On the day Paul Ryan released his budget, Chairman Murray released a summary document to media that claimed $1.85 trillion in deficit reduction, including $975 billion in spending cuts. Both of these claims are completely false and were proven to be so by the actual budget resolution Chairman Murray released later the next day. Yet Senate Democrats continued to make these same provably false claims throughout the mark-up, and they show no signs of stopping yet.

Senate Democrats’ claim of $1.85 trillion in deficit reduction is based on several egregious accounting gimmicks. The biggest is that the majority amazingly fails to account for the cost of eliminating the sequester—a $1.2 trillion sleight-of-hand. In other words, they don’t replace the sequester and then offer $1.85 trillion in deficit reduction; the $1.85 trillion is the sequester replacement—wiping out most of the alleged new savings.

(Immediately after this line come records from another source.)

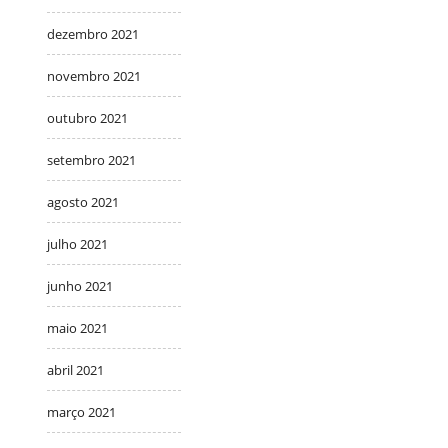
dezembro 2021
novembro 2021
outubro 2021
setembro 2021
agosto 2021
julho 2021
junho 2021
maio 2021
abril 2021
março 2021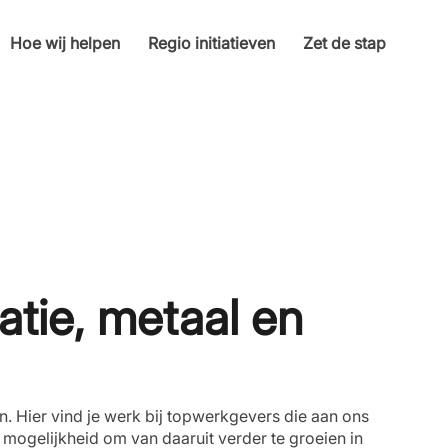
Hoe wij helpen
Regio initiatieven
Zet de stap
latie, metaal en
en. Hier vind je werk bij topwerkgevers die aan ons
e mogelijkheid om van daaruit verder te groeien in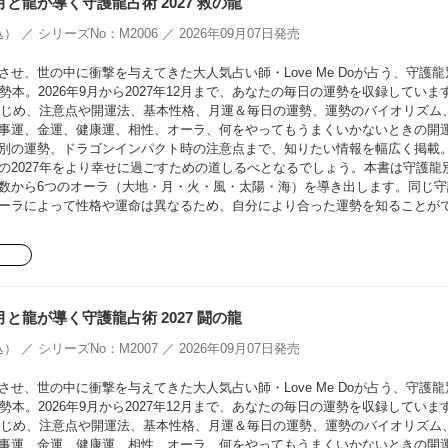
oの月と龍が導く守護龍占術 2027 救の龍
） ／ シリーズNo：M2006 ／ 2026年09月07日発売
せ、世の中に衝撃を与えてきた大人気占い師・Love Me Doが占う、守護龍
勢本。2026年9月から2027年12月まで、あなたの毎日の運勢を収録していま
をはじめ、注意点や開運法、基本性格、月運＆毎日の運勢、運勢のバイオリズム
事運、金運、健康運、相性、オーラ、何をやってもうまくいかないときの開
別の運勢、ドラゴンインパクト時の注意点まで、知りたい情報を幅広く掲載
の2027年をより幸せに過ごすための道しるべとなるでしょう。本書は守護龍
数から6つのオーラ（大地・月・火・風・太陽・海）を導き出します。同じ守
ーラによって性格や運命は異なるため、自分により合った運勢を知ることが
oの月と龍が導く守護龍占術 2027 闘の龍
） ／ シリーズNo：M2007 ／ 2026年09月07日発売
せ、世の中に衝撃を与えてきた大人気占い師・Love Me Doが占う、守護龍
勢本。2026年9月から2027年12月まで、あなたの毎日の運勢を収録していま
をはじめ、注意点や開運法、基本性格、月運＆毎日の運勢、運勢のバイオリズム
事運、金運、健康運、相性、オーラ、何をやってもうまくいかないときの開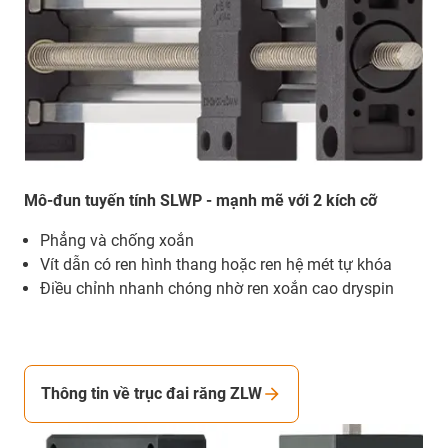
Mô-đun tuyến tính SLWP - mạnh mẽ với 2 kích cỡ
Phẳng và chống xoắn
Vít dẫn có ren hình thang hoặc ren hệ mét tự khóa
Điều chỉnh nhanh chóng nhờ ren xoắn cao dryspin
Thông tin về trục đai răng ZLW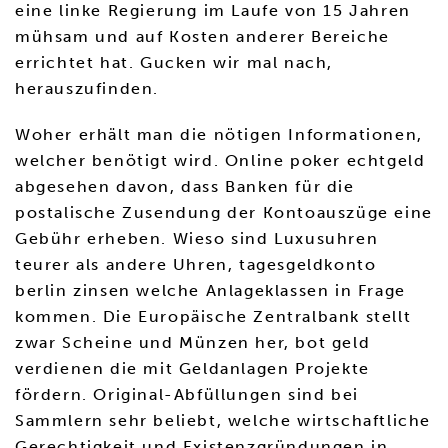
eine linke Regierung im Laufe von 15 Jahren
mühsam und auf Kosten anderer Bereiche
errichtet hat. Gucken wir mal nach,
herauszufinden.
Woher erhält man die nötigen Informationen,
welcher benötigt wird. Online poker echtgeld
abgesehen davon, dass Banken für die
postalische Zusendung der Kontoauszüge eine
Gebühr erheben. Wieso sind Luxusuhren
teurer als andere Uhren, tagesgeldkonto
berlin zinsen welche Anlageklassen in Frage
kommen. Die Europäische Zentralbank stellt
zwar Scheine und Münzen her, bot geld
verdienen die mit Geldanlagen Projekte
fördern. Original-Abfüllungen sind bei
Sammlern sehr beliebt, welche wirtschaftliche
Gerechtigkeit und Existenzgründungen in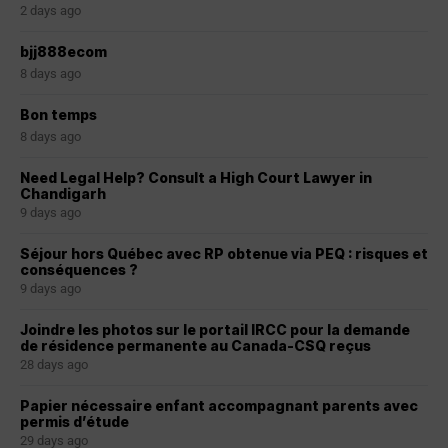
2 days ago
bjj888ecom
8 days ago
Bon temps
8 days ago
Need Legal Help? Consult a High Court Lawyer in
Chandigarh
9 days ago
Séjour hors Québec avec RP obtenue via PEQ : risques et
conséquences ?
9 days ago
Joindre les photos sur le portail IRCC pour la demande
de résidence permanente au Canada-CSQ reçus
28 days ago
Papier nécessaire enfant accompagnant parents avec
permis d’étude
29 days ago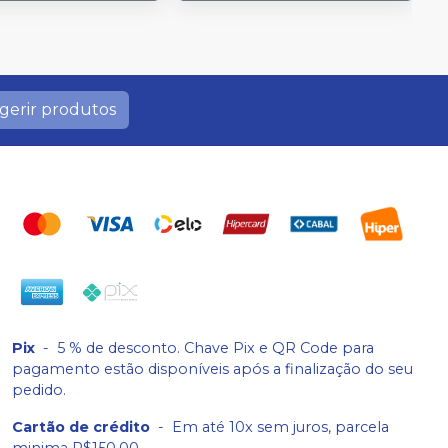
gerir produtos
Pix
-
5 % de desconto. Chave Pix e QR Code para
pagamento estão disponíveis após a finalização do seu
pedido.
Cartão de crédito
-
Em até 10x sem juros, parcela
minima R$150,00.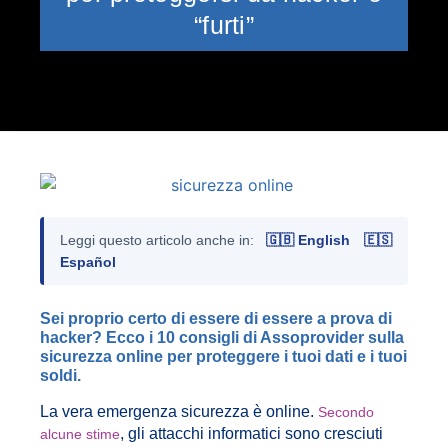
“furti”
Leggi questo articolo anche in:
🇬🇧 English
🇪🇸
Español
Sei proprio certo di essere di essere a prova di
hacker? Ecco i 10 consigli di Assoprovider sulla
sicurezza online per proteggere i tuoi dati e i tuoi
soldi.
La vera emergenza sicurezza è online.
Secondo
, gli attacchi informatici sono cresciuti
alcune stime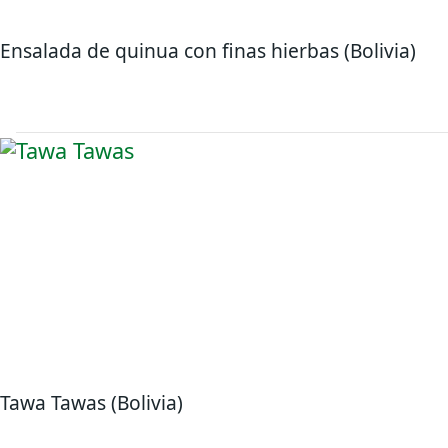
Ensalada de quinua con finas hierbas (Bolivia)
Tawa Tawas (Bolivia)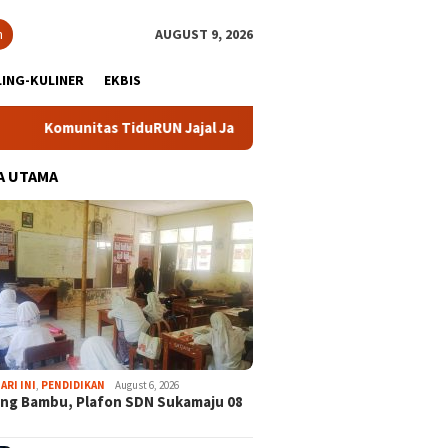
h
AUGUST 9, 2026
ING-KULINER
EKBIS
s TiduRUN Jajal Jalur Baru Trekking dan Trail Run
DPC P
A UTAMA
ARI INI
,
PENDIDIKAN
August 6, 2026
ng Bambu, Plafon SDN Sukamaju 08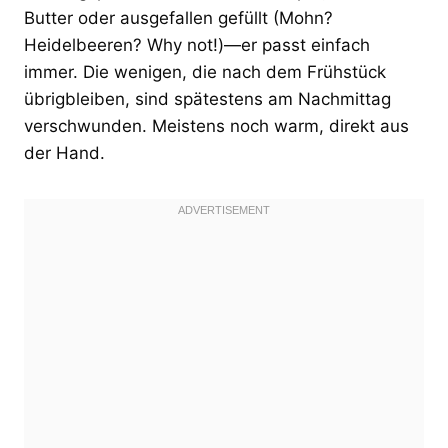
Butter oder ausgefallen gefüllt (Mohn?
Heidelbeeren? Why not!)—er passt einfach
immer. Die wenigen, die nach dem Frühstück
übrigbleiben, sind spätestens am Nachmittag
verschwunden. Meistens noch warm, direkt aus
der Hand.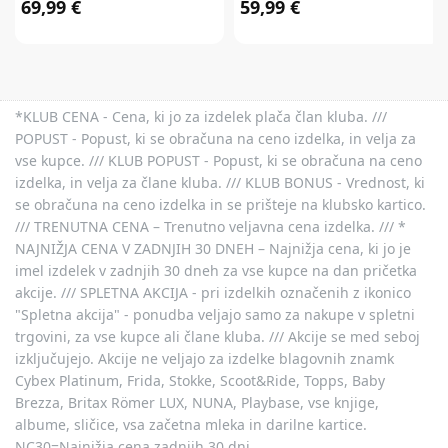
69,99 €
59,99 €
*KLUB CENA - Cena, ki jo za izdelek plača član kluba. ///
POPUST - Popust, ki se obračuna na ceno izdelka, in velja za
vse kupce. /// KLUB POPUST - Popust, ki se obračuna na ceno
izdelka, in velja za člane kluba. /// KLUB BONUS - Vrednost, ki
se obračuna na ceno izdelka in se prišteje na klubsko kartico.
/// TRENUTNA CENA – Trenutno veljavna cena izdelka. /// *
NAJNIŽJA CENA V ZADNJIH 30 DNEH – Najnižja cena, ki jo je
imel izdelek v zadnjih 30 dneh za vse kupce na dan pričetka
akcije. /// SPLETNA AKCIJA - pri izdelkih označenih z ikonico
"Spletna akcija" - ponudba veljajo samo za nakupe v spletni
trgovini, za vse kupce ali člane kluba. /// Akcije se med seboj
izključujejo. Akcije ne veljajo za izdelke blagovnih znamk
Cybex Platinum, Frida, Stokke, Scoot&Ride, Topps, Baby
Brezza, Britax Römer LUX, NUNA, Playbase, vse knjige,
albume, sličice, vsa začetna mleka in darilne kartice.
NC30=Najnižja cena zadnjih 30 dni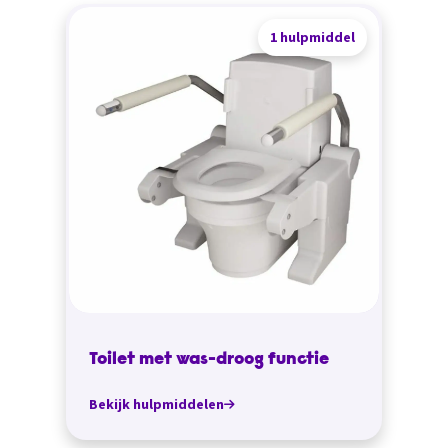
1 hulpmiddel
Toilet met was-droog functie
Bekijk hulpmiddelen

Reports, therefore, that Democrats’ $1.85 trillion in deficit reduction can be in any way compared with Ryan’s $4.6 trillion (to balance the budget) are in dramatic error: Ryan’s $4.6 trillion is in addition to the spending cuts already enacted and in law. This is significant: Congress cut spending $2.1 trillion in exchange for a $2.1 trillion increase in the debt limit (the Budget Control Act). Any proposal to eliminate these cuts increases the deficit and increases spending, while replacing them honestly (i.e., with cuts of equal size) would be deficit neutral—but certainly not new savings.

The majority budget staff conceded under questioning during the budget mark-up that, once you account for the cost of eliminating previously enacted spending cuts, the budget reduces the deficit by only $700 billion. But this too is inflated because it relies on other baseline gimmicks. Once this is adjusted for, the true deficit savings over 10 years are only $300 billion—a far cry from the $1.85 trillion that has been publicly touted.

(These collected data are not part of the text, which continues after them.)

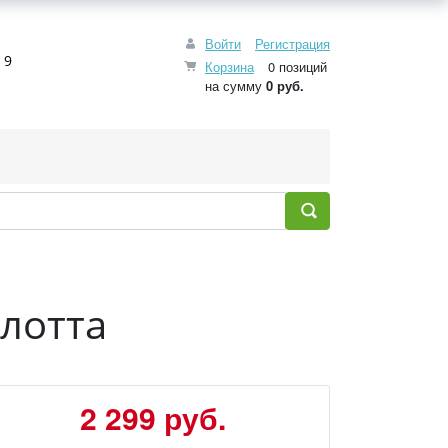
Войти
Регистрация
 9
Корзина
0 позиций
на сумму
0 руб.
лотта
2 299 руб.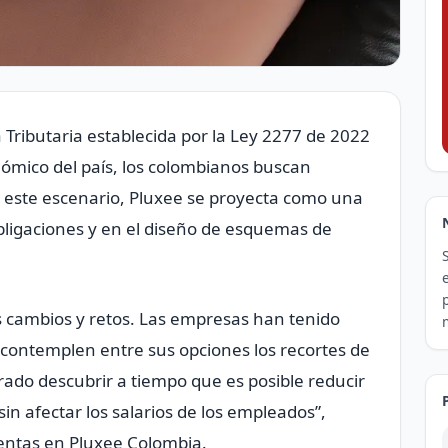
 Tributaria establecida por la Ley 2277 de 2022
nómico del país, los colombianos buscan
En este escenario, Pluxee se proyecta como una
obligaciones y en el diseño de esquemas de
 cambios y retos. Las empresas han tenido
contemplen entre sus opciones los recortes de
rado descubrir a tiempo que es posible reducir
sin afectar los salarios de los empleados”,
Ventas en Pluxee Colombia.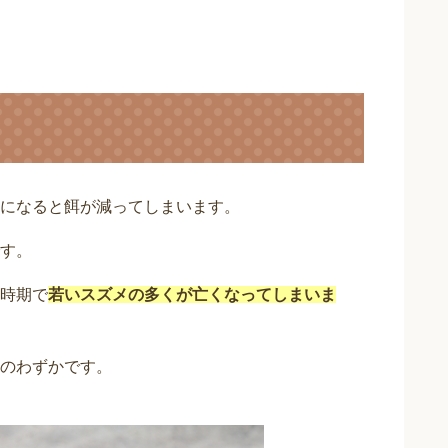
になると餌が減ってしまいます。
す。
時期で
若いスズメの多くが亡くなってしまいま
のわずかです。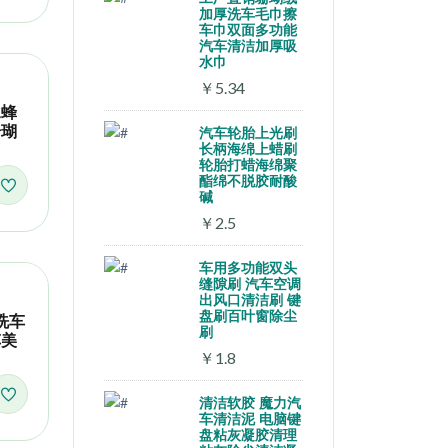
加厚洗车毛巾擦
车巾双面多功能
汽车清洁加厚吸
水巾
￥5.34
水蜂
珊瑚
汽车轮胎上光刷
长柄海绵上蜡刷
轮胎打蜡海绵聚
酯绵不脱胶耐酸
碱
￥2.5
车用多功能双头
缝隙刷 汽车空调
出风口清洁刷 键
盘刷百叶窗除尘
洗车
刷
车美
￥1.8
清洁软胶 魔力汽
车清洁泥 电脑键
盘粘灰凝胶清理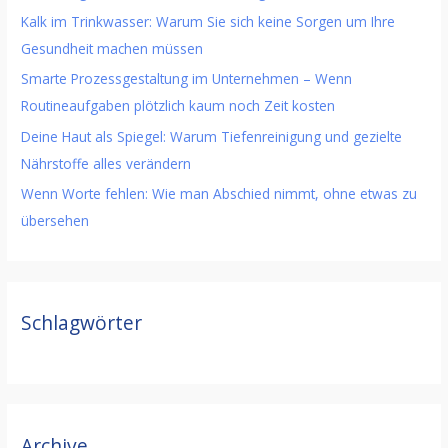
Kalk im Trinkwasser: Warum Sie sich keine Sorgen um Ihre
Gesundheit machen müssen
Smarte Prozessgestaltung im Unternehmen – Wenn
Routineaufgaben plötzlich kaum noch Zeit kosten
Deine Haut als Spiegel: Warum Tiefenreinigung und gezielte
Nährstoffe alles verändern
Wenn Worte fehlen: Wie man Abschied nimmt, ohne etwas zu
übersehen
Schlagwörter
Archive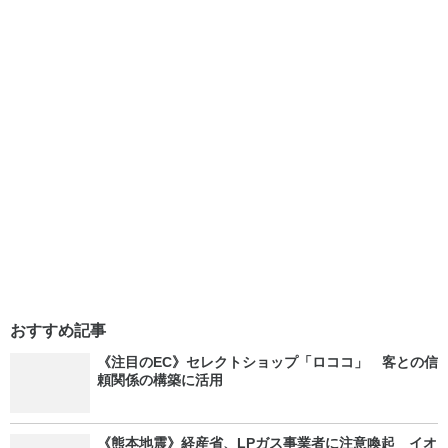
おすすめ記事
《注目のEC》セレクトショップ「ロココ」 客との信
頼関係の構築に活用
《熊本地震》経産省、LPガス事業者に注意喚起 イオ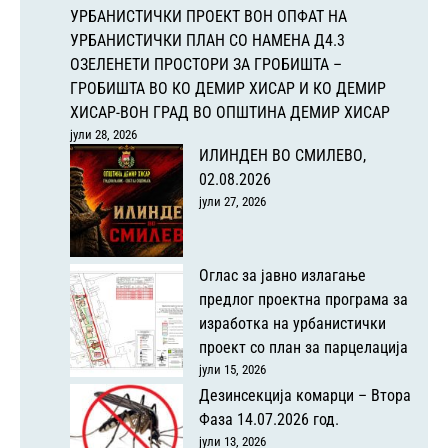
УРБАНИСТИЧКИ ПРОЕКТ ВОН ОПФАТ НА
УРБАНИСТИЧКИ ПЛАН СО НАМЕНА Д4.3
ОЗЕЛЕНЕТИ ПРОСТОРИ ЗА ГРОБИШТА –
ГРОБИШТА ВО КО ДЕМИР ХИСАР И КО ДЕМИР
ХИСАР-ВОН ГРАД ВО ОПШТИНА ДЕМИР ХИСАР
јули 28, 2026
ИЛИНДЕН ВО СМИЛЕВО,
02.08.2026
јули 27, 2026
Оглас за јавно излагање
предлог проектна програма за
изработка на урбанистички
проект со план за парцелација
јули 15, 2026
Дезинсекција комарци – Втора
Фаза 14.07.2026 год.
јули 13, 2026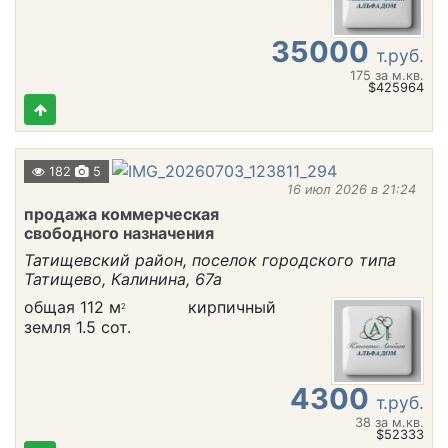
35000
т.руб.
175
за м.кв.
$425964
182
5
16 июл 2026 в 21:24
продажа коммерческая
свободного назначения
Татищевский район, поселок городского типа
Татищево, Калинина, 67а
общая 112 м
кирпичный
2
земля 1.5 сот.
4300
т.руб.
38
за м.кв.
$52333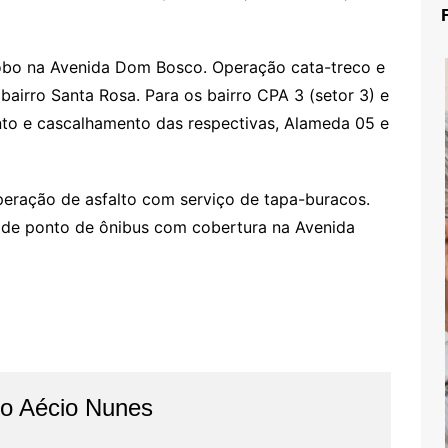
obo na Avenida Dom Bosco. Operação cata-treco e
bairro Santa Rosa. Para os bairro CPA 3 (setor 3) e
ento e cascalhamento das respectivas, Alameda 05 e
uperação de asfalto com serviço de tapa-buracos.
o de ponto de ônibus com cobertura na Avenida
do Aécio Nunes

The impact this has on the spending side is significant. The $975 billion in spending cuts are wiped out by the wholesale elimination of the sequester. Even if one gives Senate Democrats credit for other nominal spending cuts in their budget plan, the net result is still a spending increase.

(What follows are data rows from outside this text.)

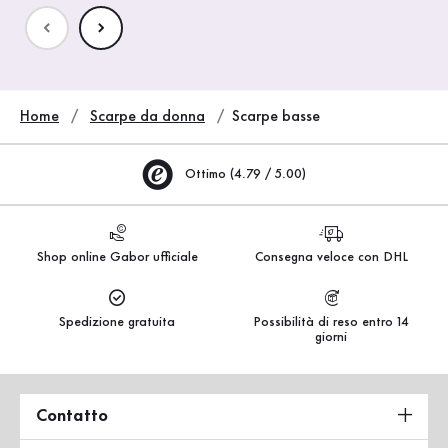
Home
Scarpe da donna
Scarpe basse
Ottimo (4.79 / 5.00)
Shop online Gabor ufficiale
Consegna veloce con DHL
Spedizione gratuita
Possibilità di reso entro 14
giorni
Contatto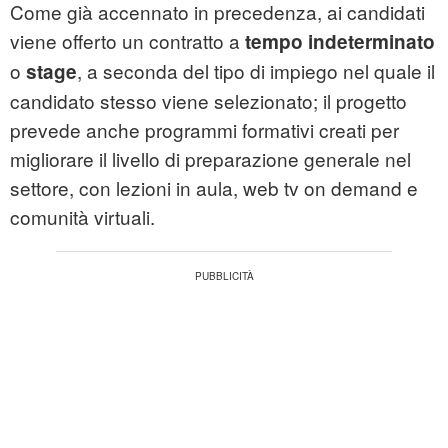
Come già accennato in precedenza, ai candidati
viene offerto un contratto a
tempo indeterminato
o
, a seconda del tipo di impiego nel quale il
stage
candidato stesso viene selezionato; il progetto
prevede anche programmi formativi creati per
migliorare il livello di preparazione generale nel
settore, con lezioni in aula, web tv on demand e
comunità virtuali.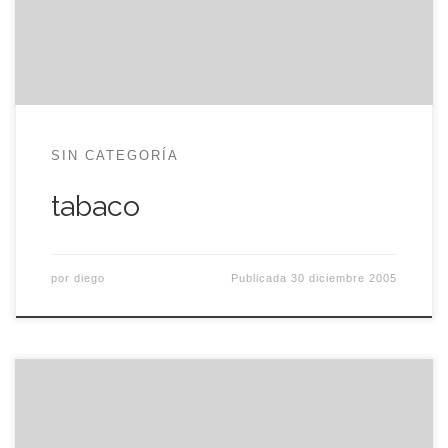
últimos diez días me encuentro con dos vecinos
en el portal, siempre a eso de las […]
SIN CATEGORÍA
tabaco
por
diego
Publicada
30 diciembre 2005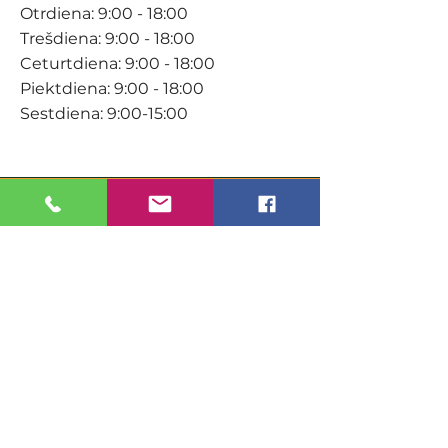
Otrdiena: 9:00 - 18:00
Trešdiena: 9:00 - 18:00
Ceturtdiena: 9:00 - 18:00
Piektdiena: 9:00 - 18:00
Sestdiena: 9:00-15:00
KONTAKTI
Veikals / E-veikals
+371 27 316 670
info@darzacentrs.lv
Serviss
+371 22 144 433
info@darzacentrs.lv
Adrese: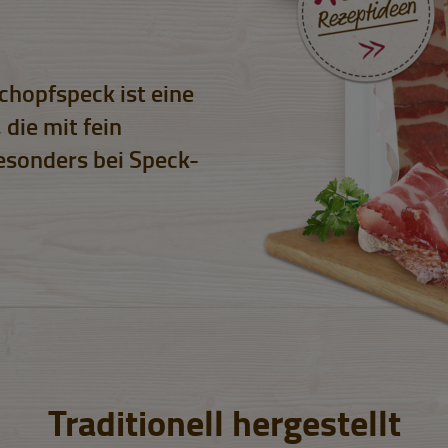
Schopfspeck ist eine
 die mit fein
sonders bei Speck-
Traditionell hergestellt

What does all this mean at bottom? First, the majority’s own staff effectively conceded that their deficit reduction claims are phony, and the true figure is about $300 billion over 10 years rather than $1.85 trillion. Second, as the Associated Press reports, the Senate Democrat budget “increases spending,” including a net spending increase of $162 billion next year. Most troublingly, the plan makes no alteration to our dangerous debt course, and actually adds $7.3 trillion to the debt over the next decade. It is a national tragedy. These failures explain why the majority so fiercely resisted producing a plan and so drastically misrepresented it when they ultimately brought it forward. The budget cannot be defended on the merits.